My brother despised me, hated me.

He couldn't accept having a sister with a mental illness.

He often deliberately provoked me into having an episode in front of others, humiliating me.

The phrase he most frequently uttered was, "Caitlin, I really wish you would have an episode and die."

Later, I actually died.

But he went mad.

Every day, he stubbornly mimicked my shameful outbursts, pleading for me to appear in his dreams, even for a moment.

I died on the night of my brother's birthday. My body was cruelly dismembered and thrown into several bags, which were then discarded in different trash bins. For some reason, my soul did not dissipate. In a daze, I drifted back home again.

The house was brightly lit, and everyone was celebrating my brother's birthday. Shane, my brother, was frowning, holding a glass of wine, lost in thought. One of his friends spoke up.

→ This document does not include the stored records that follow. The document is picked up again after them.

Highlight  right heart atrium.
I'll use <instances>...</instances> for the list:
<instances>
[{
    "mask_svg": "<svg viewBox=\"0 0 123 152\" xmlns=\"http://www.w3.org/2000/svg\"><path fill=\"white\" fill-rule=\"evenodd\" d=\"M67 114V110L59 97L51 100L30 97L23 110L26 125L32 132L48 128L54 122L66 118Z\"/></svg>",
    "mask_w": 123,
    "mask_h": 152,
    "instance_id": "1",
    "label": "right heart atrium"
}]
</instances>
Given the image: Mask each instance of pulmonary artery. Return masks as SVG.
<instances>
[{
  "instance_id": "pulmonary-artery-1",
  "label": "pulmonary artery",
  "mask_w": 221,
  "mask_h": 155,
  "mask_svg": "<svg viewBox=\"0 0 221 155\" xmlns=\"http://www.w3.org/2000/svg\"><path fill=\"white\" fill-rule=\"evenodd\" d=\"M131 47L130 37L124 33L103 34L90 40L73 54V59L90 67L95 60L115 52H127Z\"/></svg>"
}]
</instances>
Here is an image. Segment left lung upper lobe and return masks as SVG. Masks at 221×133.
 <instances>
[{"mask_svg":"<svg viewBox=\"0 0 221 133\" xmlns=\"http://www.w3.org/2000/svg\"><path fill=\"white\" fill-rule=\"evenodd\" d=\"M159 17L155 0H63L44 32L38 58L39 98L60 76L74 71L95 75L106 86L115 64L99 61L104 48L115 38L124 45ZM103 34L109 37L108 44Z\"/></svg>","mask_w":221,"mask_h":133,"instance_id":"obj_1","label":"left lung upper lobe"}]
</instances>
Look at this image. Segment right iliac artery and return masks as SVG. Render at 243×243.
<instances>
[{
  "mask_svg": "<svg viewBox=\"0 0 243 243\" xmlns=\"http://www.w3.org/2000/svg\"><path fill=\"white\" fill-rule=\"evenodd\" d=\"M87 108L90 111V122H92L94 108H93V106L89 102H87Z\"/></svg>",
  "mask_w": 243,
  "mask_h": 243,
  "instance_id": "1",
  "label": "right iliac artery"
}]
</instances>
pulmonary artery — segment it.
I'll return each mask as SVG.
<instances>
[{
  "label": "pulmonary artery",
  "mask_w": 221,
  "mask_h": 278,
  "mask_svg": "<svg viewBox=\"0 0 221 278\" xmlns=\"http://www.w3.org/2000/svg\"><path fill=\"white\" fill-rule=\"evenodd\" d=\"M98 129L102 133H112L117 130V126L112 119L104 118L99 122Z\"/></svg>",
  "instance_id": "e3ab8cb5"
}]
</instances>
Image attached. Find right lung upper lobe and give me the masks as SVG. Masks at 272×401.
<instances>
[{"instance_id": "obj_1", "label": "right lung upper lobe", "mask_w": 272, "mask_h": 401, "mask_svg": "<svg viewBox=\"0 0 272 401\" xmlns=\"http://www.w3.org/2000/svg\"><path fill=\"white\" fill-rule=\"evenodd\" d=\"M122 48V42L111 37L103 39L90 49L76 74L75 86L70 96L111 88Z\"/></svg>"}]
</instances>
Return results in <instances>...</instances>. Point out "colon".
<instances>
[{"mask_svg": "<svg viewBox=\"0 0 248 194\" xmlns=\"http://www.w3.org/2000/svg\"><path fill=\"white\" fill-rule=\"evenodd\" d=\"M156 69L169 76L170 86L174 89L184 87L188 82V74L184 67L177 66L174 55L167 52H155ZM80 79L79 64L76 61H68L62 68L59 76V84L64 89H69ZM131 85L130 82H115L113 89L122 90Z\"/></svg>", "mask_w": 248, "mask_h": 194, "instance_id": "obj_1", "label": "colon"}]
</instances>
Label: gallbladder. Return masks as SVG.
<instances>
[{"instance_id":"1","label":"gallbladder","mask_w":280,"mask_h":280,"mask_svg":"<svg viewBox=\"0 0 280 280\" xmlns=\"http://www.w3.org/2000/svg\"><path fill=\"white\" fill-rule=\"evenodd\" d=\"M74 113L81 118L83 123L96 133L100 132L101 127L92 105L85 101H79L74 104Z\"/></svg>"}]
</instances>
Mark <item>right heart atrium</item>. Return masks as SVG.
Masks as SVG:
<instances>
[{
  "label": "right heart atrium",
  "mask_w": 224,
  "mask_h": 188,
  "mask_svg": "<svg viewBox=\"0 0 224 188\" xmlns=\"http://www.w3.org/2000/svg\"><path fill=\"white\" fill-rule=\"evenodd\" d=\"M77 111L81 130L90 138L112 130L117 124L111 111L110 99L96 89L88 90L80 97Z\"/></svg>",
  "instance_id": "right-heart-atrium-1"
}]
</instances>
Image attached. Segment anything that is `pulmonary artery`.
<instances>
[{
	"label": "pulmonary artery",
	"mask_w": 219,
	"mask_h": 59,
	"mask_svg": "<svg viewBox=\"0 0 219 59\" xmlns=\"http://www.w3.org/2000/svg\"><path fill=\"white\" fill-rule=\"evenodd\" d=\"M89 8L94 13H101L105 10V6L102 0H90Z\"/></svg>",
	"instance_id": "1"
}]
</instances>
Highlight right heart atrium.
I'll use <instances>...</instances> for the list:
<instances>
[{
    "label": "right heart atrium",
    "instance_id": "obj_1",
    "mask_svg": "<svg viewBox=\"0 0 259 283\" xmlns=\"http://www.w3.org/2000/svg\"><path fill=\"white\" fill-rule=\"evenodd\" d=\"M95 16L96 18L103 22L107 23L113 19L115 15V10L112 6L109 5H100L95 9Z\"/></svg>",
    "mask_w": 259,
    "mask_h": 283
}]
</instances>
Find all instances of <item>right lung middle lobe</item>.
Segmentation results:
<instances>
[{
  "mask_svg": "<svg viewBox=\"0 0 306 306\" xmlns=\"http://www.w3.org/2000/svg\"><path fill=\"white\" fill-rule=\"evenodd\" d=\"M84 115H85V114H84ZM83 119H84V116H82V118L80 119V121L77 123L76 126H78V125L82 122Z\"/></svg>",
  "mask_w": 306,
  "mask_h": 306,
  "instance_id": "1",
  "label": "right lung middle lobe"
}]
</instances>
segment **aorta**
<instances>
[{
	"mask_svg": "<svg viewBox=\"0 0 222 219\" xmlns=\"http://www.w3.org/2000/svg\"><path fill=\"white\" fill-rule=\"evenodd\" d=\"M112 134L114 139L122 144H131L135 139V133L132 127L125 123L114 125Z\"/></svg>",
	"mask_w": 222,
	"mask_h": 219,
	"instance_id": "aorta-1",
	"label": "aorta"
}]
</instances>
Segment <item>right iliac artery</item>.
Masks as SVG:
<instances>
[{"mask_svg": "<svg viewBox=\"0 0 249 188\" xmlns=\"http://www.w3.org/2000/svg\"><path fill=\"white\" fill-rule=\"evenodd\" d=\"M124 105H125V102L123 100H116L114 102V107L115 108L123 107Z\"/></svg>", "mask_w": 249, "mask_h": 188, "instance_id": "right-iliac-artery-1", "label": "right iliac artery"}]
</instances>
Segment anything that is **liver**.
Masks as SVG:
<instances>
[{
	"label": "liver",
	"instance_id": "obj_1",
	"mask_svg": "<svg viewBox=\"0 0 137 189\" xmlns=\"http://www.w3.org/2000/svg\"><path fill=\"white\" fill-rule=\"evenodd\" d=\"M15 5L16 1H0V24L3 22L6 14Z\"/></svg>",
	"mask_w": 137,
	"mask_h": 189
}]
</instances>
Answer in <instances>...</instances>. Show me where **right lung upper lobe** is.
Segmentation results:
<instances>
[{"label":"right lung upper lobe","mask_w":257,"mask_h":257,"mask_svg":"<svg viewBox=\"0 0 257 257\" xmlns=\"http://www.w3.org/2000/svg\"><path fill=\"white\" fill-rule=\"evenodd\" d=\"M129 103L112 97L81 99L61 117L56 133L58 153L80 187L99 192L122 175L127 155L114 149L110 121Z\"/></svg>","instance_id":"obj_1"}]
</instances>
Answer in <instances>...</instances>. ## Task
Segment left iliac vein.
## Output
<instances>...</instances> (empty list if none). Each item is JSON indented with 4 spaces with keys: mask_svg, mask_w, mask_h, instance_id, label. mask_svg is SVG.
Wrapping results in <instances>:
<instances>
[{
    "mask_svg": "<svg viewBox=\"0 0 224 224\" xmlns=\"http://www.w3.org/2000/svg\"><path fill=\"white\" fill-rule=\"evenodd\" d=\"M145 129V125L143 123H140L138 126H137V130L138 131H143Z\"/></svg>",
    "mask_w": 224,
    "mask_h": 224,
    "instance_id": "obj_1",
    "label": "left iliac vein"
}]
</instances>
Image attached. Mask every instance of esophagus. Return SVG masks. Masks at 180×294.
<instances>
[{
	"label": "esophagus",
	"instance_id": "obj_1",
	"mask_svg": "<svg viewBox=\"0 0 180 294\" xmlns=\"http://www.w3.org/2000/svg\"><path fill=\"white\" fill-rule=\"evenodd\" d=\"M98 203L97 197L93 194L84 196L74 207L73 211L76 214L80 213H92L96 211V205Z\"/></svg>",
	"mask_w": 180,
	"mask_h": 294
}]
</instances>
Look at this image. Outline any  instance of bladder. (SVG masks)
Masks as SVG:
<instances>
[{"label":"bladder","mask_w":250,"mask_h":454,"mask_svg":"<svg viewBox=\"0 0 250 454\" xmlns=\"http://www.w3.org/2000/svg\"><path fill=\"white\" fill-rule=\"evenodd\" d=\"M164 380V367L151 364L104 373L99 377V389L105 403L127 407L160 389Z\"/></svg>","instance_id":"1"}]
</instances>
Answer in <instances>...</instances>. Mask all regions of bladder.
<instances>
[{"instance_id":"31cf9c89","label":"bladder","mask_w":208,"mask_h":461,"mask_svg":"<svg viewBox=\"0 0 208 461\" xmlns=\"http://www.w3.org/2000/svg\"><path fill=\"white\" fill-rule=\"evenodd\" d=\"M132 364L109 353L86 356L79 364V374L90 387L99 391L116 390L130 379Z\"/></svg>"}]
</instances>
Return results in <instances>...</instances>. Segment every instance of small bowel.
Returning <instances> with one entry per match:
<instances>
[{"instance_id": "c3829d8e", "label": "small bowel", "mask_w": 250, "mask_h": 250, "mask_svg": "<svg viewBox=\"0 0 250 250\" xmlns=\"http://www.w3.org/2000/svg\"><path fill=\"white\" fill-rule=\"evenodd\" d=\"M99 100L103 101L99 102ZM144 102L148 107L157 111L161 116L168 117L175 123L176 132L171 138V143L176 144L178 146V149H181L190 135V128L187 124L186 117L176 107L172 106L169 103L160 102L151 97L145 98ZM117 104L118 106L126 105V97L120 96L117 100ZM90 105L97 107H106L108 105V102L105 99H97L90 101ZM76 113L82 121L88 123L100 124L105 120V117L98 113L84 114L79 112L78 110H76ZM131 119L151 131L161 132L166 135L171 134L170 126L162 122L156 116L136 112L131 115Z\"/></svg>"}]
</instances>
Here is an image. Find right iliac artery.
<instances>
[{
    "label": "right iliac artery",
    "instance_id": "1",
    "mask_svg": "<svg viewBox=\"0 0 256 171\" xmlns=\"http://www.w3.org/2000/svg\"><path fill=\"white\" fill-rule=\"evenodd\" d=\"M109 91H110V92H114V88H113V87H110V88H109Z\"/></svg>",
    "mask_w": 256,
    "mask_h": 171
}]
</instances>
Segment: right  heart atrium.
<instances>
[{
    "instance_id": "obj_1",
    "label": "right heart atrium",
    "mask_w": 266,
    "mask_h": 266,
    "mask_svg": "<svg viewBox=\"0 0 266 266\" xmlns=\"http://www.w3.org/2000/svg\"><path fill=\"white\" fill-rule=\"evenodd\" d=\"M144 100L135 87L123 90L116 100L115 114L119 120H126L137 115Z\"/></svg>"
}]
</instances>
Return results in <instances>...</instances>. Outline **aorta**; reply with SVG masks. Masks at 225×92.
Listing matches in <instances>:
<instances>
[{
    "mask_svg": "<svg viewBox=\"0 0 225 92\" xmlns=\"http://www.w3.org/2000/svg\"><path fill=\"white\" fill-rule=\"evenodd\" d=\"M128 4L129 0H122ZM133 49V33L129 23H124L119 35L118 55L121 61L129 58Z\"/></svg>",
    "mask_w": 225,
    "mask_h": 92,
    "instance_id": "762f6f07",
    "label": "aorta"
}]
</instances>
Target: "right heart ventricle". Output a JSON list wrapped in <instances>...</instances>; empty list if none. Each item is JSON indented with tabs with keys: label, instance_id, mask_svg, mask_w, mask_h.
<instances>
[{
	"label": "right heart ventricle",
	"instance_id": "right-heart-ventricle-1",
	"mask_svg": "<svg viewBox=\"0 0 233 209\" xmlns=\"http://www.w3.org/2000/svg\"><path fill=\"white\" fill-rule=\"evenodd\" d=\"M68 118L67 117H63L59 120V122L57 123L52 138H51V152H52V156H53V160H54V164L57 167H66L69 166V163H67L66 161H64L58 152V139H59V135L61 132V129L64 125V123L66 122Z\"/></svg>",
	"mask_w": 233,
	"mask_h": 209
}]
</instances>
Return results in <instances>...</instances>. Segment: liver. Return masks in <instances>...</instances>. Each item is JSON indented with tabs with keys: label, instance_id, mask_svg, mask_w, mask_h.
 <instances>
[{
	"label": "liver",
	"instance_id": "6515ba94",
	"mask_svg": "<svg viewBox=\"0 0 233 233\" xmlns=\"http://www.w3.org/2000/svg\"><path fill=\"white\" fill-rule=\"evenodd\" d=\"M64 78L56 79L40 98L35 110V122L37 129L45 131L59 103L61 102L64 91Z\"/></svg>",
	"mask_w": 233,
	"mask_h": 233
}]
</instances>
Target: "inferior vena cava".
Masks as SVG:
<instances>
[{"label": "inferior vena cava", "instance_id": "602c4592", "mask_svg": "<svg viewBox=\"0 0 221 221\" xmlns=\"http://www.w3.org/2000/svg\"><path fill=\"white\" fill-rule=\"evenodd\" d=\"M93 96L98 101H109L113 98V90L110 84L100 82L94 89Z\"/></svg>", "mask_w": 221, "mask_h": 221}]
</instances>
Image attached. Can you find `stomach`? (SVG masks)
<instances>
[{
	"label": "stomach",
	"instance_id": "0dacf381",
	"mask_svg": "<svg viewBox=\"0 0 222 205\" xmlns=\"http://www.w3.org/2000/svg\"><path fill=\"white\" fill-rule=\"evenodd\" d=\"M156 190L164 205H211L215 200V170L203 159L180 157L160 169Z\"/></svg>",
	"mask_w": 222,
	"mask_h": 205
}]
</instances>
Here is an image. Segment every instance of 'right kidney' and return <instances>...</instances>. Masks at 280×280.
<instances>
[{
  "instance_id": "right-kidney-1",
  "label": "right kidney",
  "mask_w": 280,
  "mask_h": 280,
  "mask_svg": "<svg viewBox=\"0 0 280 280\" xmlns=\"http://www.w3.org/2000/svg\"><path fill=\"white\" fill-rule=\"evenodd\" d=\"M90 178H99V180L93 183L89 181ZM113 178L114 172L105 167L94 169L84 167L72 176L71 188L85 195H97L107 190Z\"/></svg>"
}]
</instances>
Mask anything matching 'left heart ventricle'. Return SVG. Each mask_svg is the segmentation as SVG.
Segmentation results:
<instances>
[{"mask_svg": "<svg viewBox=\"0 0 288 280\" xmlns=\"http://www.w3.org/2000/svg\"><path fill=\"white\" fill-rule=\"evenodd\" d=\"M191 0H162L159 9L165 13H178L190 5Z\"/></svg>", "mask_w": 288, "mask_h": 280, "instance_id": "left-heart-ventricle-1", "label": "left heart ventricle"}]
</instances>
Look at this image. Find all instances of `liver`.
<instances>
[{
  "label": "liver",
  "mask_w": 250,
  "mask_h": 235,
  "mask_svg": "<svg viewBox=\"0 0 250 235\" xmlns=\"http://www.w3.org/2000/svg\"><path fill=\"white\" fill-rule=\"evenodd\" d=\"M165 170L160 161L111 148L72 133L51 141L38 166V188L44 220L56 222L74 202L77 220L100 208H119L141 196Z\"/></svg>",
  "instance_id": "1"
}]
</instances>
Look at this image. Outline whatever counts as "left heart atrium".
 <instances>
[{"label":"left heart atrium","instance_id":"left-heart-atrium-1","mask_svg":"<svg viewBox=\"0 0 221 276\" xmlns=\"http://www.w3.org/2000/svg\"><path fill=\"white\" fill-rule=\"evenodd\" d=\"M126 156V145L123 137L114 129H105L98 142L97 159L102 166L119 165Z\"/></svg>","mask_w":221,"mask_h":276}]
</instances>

"Shane, where's that crazy sister of yours? Call her out to join us!"

Shane clicked his tongue and downed his drink in one gulp. "She's not home. Who knows where she died."

"What a pity, one less person to mess with. She was always the most enthusiastic about your affairs. It's strange she hasn't come back today. Could something have happened to her?"

Shane sneered. "Something happened? What could possibly happen? It would be best if she died out there. The Nash family doesn't need a crazy person."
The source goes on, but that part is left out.